#### EXTRAIT DU DOCUMENT:
——————————

Cauchemar des uns, hantise des autres, ces élèves camouflés sous l'affreux acronyme EHDAA regroupent les handicapés, les élèves ayant des troubles de comportement et tous ceux qui présentent des difficultés d'apprentissage. Les évaluations conservatrices évoquent 16 % de la population scolaire. Mais un seul de ceux-là en vaut parfois cinq autres!
Au nom du bien de ces gamins, le Québec a fait le choix de l'intégration. Ainsi, lorsque le contexte le permet sans préjudice pour les autres ni pour l'enfant lui-même, on mêlera ce petit en détresse à l'ensemble de ses camarades, moyennant le soutien nécessaire. Il s'agit du gros bon sens: un choix social d'inclusion et d'ouverture qui profite non seulement à l'élève intégré mais aussi aux compagnons de fortune.

——————————

#### JEU DE DONNÉES:
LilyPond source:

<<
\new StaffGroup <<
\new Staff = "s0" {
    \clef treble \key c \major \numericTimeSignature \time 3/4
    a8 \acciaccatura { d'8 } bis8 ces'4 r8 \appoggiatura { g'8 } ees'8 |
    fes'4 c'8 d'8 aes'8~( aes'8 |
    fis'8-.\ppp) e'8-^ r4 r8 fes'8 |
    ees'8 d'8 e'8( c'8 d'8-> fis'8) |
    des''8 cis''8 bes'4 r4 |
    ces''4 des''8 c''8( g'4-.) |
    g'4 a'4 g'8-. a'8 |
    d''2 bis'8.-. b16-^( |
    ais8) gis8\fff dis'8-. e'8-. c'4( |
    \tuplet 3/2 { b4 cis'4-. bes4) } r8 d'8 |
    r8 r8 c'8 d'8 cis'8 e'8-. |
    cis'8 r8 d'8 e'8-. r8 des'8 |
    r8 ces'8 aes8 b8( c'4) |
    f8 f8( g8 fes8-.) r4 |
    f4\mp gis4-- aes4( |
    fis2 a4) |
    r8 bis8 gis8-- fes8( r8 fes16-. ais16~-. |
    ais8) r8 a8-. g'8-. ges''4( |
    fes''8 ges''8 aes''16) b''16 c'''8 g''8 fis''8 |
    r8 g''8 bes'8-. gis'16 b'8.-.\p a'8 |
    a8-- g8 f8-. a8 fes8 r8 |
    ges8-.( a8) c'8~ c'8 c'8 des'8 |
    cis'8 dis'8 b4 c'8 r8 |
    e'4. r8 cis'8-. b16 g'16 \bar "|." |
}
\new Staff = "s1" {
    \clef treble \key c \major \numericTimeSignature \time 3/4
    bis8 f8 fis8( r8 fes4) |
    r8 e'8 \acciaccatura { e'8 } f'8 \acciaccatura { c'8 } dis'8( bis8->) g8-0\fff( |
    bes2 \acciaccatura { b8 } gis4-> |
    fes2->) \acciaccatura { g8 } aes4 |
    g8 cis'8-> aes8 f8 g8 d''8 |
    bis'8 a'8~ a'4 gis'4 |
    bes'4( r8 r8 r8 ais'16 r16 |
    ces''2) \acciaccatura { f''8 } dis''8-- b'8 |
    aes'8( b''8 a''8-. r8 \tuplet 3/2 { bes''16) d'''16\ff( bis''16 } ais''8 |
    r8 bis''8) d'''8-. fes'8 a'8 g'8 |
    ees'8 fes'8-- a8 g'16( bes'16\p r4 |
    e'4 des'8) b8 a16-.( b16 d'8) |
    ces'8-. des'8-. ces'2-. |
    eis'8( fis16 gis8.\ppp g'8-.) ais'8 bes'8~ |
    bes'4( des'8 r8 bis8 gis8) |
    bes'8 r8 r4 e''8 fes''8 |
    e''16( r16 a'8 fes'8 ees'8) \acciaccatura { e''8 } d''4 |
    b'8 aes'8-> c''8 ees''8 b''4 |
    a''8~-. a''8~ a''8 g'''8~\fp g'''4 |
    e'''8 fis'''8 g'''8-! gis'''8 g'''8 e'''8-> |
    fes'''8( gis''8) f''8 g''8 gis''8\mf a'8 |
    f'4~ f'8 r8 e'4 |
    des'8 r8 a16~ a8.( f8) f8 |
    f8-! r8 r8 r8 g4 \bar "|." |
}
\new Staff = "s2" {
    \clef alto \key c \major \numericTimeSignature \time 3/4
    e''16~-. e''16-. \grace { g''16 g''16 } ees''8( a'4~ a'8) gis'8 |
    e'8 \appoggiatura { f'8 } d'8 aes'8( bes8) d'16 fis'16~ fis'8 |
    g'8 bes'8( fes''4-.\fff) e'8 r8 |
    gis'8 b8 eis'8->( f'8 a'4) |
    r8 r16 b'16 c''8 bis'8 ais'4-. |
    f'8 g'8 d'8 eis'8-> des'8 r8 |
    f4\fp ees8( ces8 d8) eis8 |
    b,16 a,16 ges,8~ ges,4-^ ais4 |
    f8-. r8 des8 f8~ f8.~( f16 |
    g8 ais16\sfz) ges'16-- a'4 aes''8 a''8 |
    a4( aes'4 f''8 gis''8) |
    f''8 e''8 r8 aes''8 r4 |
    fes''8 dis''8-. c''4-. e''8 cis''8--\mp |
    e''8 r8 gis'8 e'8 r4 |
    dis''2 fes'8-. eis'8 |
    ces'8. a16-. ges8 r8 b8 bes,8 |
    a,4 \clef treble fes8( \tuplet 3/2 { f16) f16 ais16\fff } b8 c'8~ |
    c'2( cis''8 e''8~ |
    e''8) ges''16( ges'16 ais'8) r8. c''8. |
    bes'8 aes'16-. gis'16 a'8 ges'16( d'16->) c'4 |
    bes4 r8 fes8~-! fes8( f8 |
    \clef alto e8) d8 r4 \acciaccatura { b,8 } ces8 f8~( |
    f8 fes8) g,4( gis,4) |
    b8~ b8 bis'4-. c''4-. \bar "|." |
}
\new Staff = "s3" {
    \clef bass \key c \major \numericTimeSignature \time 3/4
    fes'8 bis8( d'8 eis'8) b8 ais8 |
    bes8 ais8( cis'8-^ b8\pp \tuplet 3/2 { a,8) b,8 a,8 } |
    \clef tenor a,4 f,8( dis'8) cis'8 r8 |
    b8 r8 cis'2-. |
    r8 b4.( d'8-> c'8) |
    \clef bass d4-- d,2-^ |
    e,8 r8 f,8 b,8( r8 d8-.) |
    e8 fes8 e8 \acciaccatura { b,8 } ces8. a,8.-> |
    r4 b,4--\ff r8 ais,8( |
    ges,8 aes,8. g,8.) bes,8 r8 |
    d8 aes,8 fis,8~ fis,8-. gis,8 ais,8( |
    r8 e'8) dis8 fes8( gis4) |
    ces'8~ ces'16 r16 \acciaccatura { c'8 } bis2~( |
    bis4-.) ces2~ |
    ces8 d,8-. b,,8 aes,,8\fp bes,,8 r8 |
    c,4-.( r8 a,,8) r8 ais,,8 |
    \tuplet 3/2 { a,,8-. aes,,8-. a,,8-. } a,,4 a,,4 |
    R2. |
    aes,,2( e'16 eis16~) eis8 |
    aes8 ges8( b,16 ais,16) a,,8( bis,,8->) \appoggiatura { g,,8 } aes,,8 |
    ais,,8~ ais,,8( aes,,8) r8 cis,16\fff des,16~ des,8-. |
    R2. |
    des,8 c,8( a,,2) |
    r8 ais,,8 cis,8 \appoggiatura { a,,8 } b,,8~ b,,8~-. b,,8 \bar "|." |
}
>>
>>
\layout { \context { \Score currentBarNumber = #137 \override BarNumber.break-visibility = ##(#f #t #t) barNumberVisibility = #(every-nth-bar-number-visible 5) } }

——————————

#### ÉNONCÉ DU PROBLÈME:
D'après l'extrait sur les élèves EHDAA, quelle part de la population scolaire ces élèves représentent-ils selon les évaluations conservatrices ? Les données n'interviennent pas dans cet exercice.

#### CORRIGÉ:
16 % de la population scolaire.